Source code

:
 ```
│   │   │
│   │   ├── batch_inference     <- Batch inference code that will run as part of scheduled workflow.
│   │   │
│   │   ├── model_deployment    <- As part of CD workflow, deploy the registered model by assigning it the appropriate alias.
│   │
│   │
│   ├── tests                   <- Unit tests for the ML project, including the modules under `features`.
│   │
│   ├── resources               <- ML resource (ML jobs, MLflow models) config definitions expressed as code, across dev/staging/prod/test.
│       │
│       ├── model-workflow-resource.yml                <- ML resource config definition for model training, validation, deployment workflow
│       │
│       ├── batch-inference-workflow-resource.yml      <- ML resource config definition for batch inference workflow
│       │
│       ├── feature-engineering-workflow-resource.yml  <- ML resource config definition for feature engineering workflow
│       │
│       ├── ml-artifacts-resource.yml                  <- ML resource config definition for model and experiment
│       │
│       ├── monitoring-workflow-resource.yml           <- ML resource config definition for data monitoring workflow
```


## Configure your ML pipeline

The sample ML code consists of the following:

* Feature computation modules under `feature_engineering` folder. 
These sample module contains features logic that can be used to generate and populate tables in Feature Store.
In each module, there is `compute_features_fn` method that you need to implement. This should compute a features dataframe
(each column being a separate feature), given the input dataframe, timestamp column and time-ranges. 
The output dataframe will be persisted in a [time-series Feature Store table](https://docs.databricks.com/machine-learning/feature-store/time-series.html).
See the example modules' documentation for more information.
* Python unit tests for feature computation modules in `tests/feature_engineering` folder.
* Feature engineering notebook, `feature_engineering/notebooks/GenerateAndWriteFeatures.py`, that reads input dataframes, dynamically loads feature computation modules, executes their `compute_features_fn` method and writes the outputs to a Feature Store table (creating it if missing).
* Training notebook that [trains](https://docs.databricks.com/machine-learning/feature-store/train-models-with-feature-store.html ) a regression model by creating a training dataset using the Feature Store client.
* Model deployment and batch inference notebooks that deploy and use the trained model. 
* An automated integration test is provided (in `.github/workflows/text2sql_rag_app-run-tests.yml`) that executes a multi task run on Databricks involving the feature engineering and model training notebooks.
____________
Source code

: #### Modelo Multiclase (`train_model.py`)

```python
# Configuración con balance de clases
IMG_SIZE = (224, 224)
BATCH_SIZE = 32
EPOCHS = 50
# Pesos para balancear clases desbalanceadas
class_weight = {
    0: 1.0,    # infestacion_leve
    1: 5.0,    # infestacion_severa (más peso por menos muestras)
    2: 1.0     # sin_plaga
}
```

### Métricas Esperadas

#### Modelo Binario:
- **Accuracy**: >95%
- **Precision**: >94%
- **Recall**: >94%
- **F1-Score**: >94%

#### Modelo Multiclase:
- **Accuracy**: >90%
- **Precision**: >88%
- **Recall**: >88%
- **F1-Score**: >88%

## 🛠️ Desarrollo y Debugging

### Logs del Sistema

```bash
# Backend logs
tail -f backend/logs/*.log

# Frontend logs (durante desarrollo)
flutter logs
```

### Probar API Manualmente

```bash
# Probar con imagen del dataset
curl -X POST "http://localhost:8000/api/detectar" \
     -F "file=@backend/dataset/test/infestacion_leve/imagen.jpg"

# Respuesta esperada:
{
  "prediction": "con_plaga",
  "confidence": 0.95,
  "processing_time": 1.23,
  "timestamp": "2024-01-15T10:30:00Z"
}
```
____________
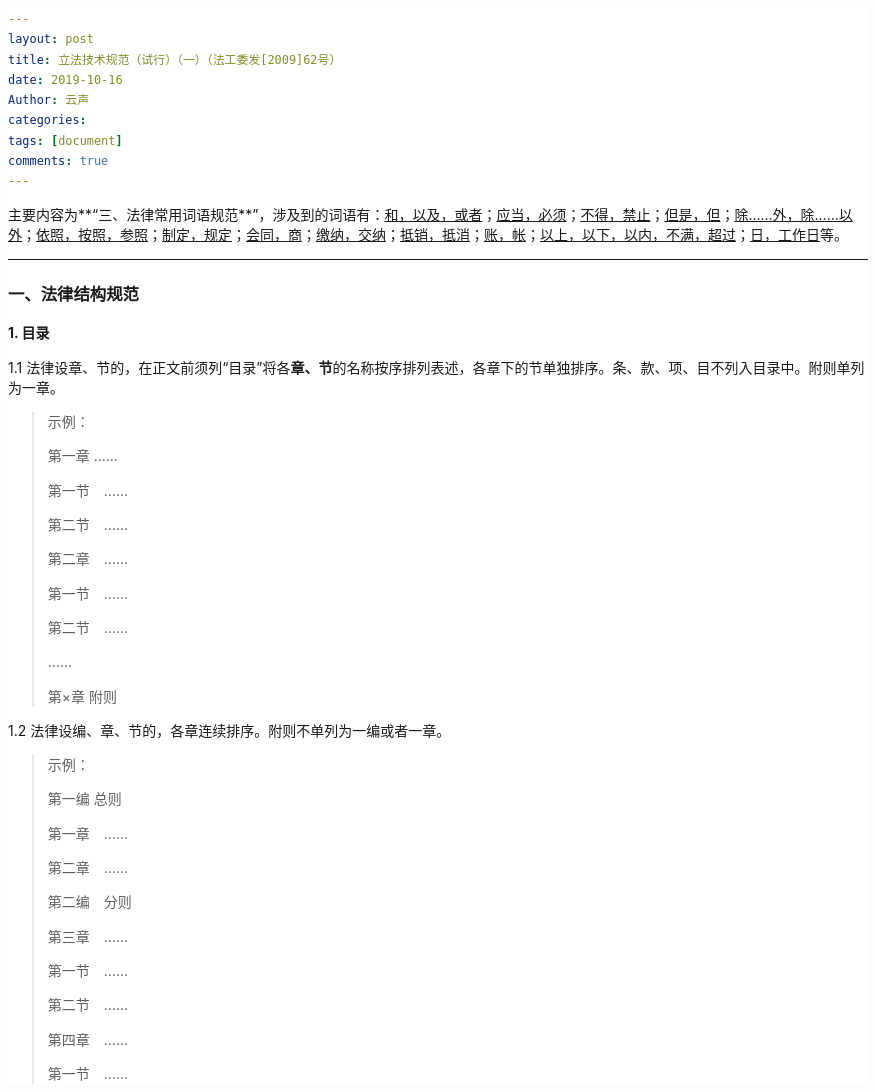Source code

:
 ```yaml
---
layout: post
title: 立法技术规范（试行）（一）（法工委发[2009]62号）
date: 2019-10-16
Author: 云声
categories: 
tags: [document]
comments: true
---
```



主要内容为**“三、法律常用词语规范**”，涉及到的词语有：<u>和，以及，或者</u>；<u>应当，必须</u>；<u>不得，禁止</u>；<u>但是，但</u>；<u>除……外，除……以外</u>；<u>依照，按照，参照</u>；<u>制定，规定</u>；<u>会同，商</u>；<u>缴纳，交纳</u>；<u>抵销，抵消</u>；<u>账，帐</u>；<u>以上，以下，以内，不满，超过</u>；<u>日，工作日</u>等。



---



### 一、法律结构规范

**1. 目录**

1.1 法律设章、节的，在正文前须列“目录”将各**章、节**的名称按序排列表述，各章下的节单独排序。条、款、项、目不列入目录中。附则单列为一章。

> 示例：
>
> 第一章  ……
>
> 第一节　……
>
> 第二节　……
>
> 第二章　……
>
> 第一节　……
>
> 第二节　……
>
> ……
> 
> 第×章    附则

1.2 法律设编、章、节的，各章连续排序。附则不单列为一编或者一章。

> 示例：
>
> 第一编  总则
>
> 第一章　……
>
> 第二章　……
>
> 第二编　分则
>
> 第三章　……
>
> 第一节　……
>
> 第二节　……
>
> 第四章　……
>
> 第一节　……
____________
▶ _PROBLEM_: Among the entries above, which lines include "machine"? List them all.

▶ _WRITTEN SOLUTION_:
The output dataframe will be persisted in a [time-series Feature Store table](https://docs.databricks.com/machine-learning/feature-store/time-series.html).
* Training notebook that [trains](https://docs.databricks.com/machine-learning/feature-store/train-models-with-feature-store.html ) a regression model by creating a training dataset using the Feature Store client.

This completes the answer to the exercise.